The levels of GGTP were not correlated with either Cu or Ag levels in donor livers, which is consistent with the good conditions of the donated organs. In recipients, the correlation between Cu alone and GGTP was not significant, despite the participation of WD patients, but such significance was detected in Donors and Recipients taken together. On the other hand, the positive correlation between the Ag burden and GGTP in recipients was significant (Table 1). Donor livers formally did not exhibit a significant relationship between Ag and GGTP, but the number of donors with measurable Ag level was too low to draw conclusions. In general, elevated GGTP is considered to be a sign of alcohol disease or biliary obstruction, but a recent review paper indicated the relationship between the elevated GGTP and cellular oxidative stress [47]. This correlation supports the notion that the Ag exposure detected in this study may pose a significant health hazard, by contributing to liver damage caused by the basic disease in recipients. In this context, the apparent weak correlation between GGTP and Cu was probably coincident, due to the correlation of both GGTP and Cu levels with Ag.

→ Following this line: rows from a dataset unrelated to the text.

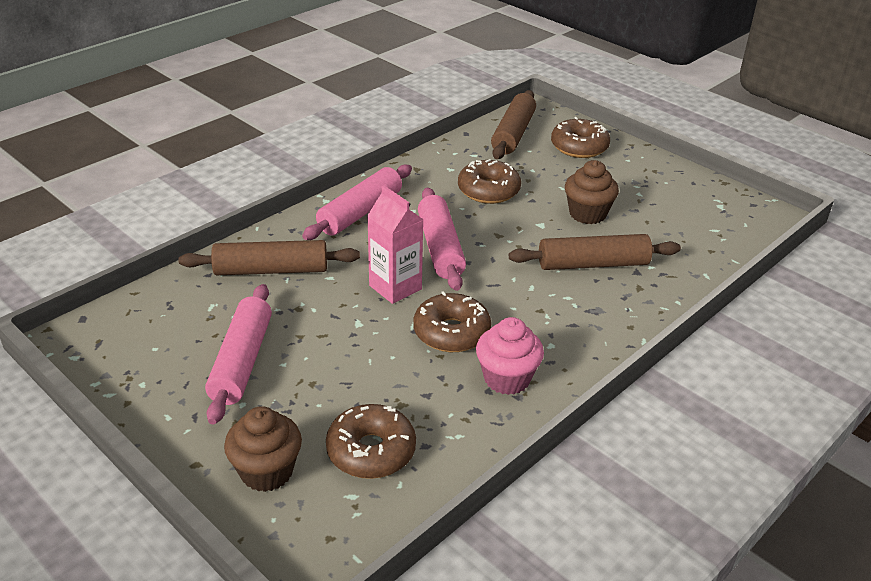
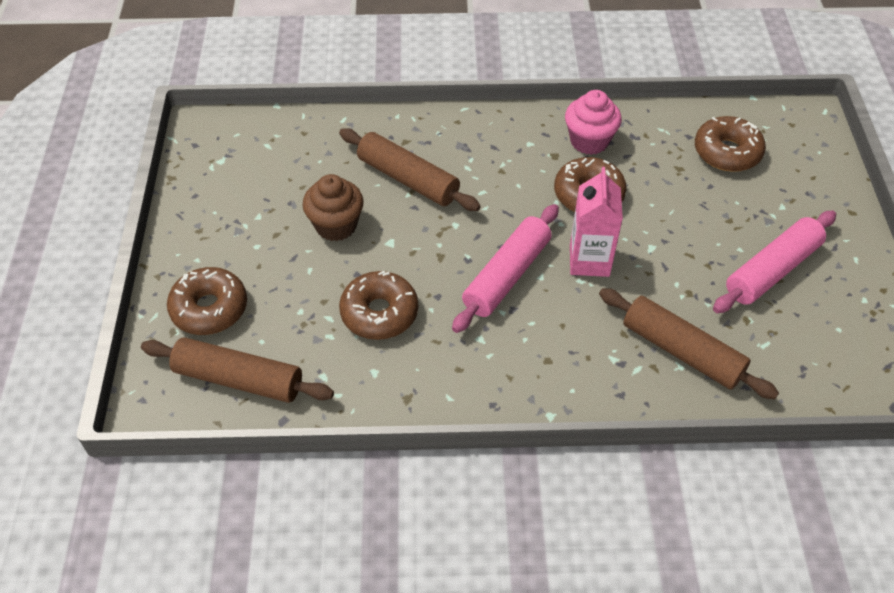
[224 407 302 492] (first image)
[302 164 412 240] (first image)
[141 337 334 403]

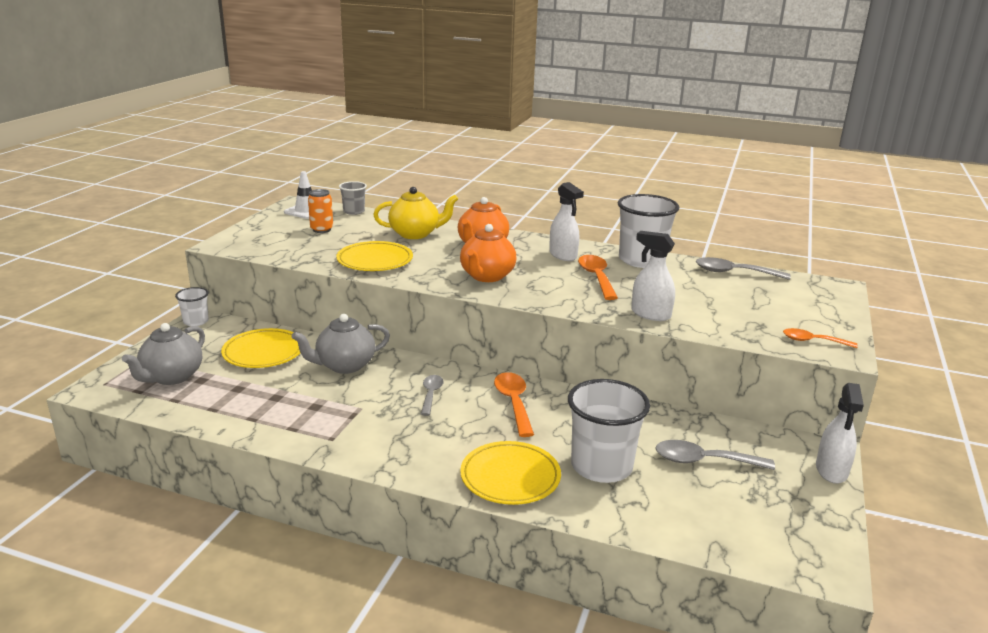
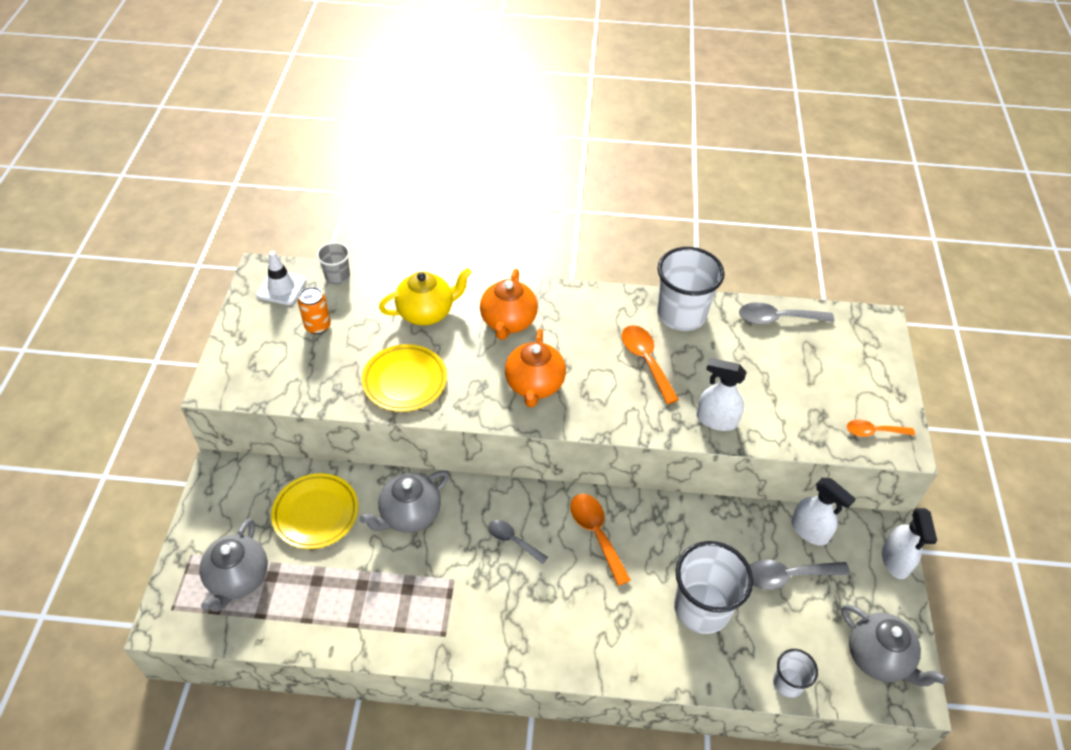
[460 441 561 505] (first image)
[841 604 947 687]
[773 649 818 698]
[791 478 856 546]
[489 520 548 564]

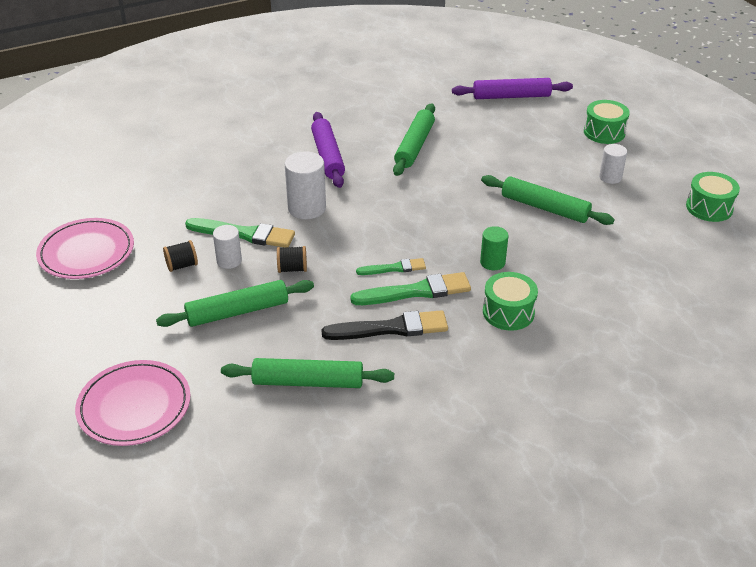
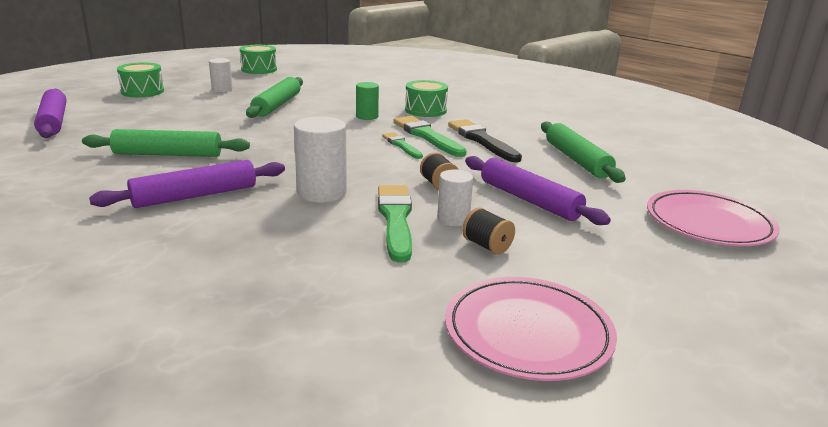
[465 156 611 225]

A previous in vitro study revealed that the mechanism of induction of AgNPs cytotoxicity in cultured liver cells included autophagy and lysosomal membrane permeabilization, resulting in NOD-, LRR- and pyrin domain-containing protein 3 NLRP3 inflammasome-dependent caspase-1 activation [48]. Toxic effects of silver were also attributed to oxidative stress, reactive oxygen species generation, and mitochondrial and DNA damage [1]. Animal studies revealed that AgNPs toxicity is dose- and size-dependent [31,34]. Transcriptomic analysis of rabbit tissue after AgNPs exposure indicated potential carcinogenicity of silver in terms of continuous genomic instability. A total of 244 genes were differentially expressed 28 days after a single dose of AgNPs. High correlation of these genes with inflammation, hepatotoxicity, and cancer was confirmed [2]. Histological examination of rat liver after 8 weeks of oral treatment with AgNPs in the dose of 10 mg/kg showed distortion in hepatocellular arrangement, nuclear condensation and pyknosis, and areas of vascular changes suggesting loss of liver architectural support or fibrosis [49]. These data revealed that silver exposure in the form of nanoparticles could provoke multifaceted, continued, and prolonged damage of liver tissue structure and function. Furthermore, very recent data indicate that even apparently non-toxic exposures to AgNPs may impair liver function, by specific inhibition of nuclear receptors, zinc finger effectors of hormonal activity [50]. Ag(I) ions were recently shown to easily remove Zn(II) ions from zinc fingers, providing molecular background for this process, and indicating that AgNPs may impair zinc-specific pathways as well, even without affecting the bulk cellular zinc [15].

In conclusion, our results indicate that human liver accumulates silver, especially in patients with long medical treatment history and potentially increased exposure to AgNPs present in standard medical devices, such as catheters coming into direct contact with body fluids. While we could not exclude that cirrhosis itself enhances silver accumulation in liver, it could augment the disease and aggravate clinical outcomes. Correlation between silver and copper concentration in cirrhotic liver could indicate a potentially synergistic adverse effect on liver function. Taking into account the widespread and increasing use of AgNPs, their potential hepatotoxicity becomes an urgent issue in public health.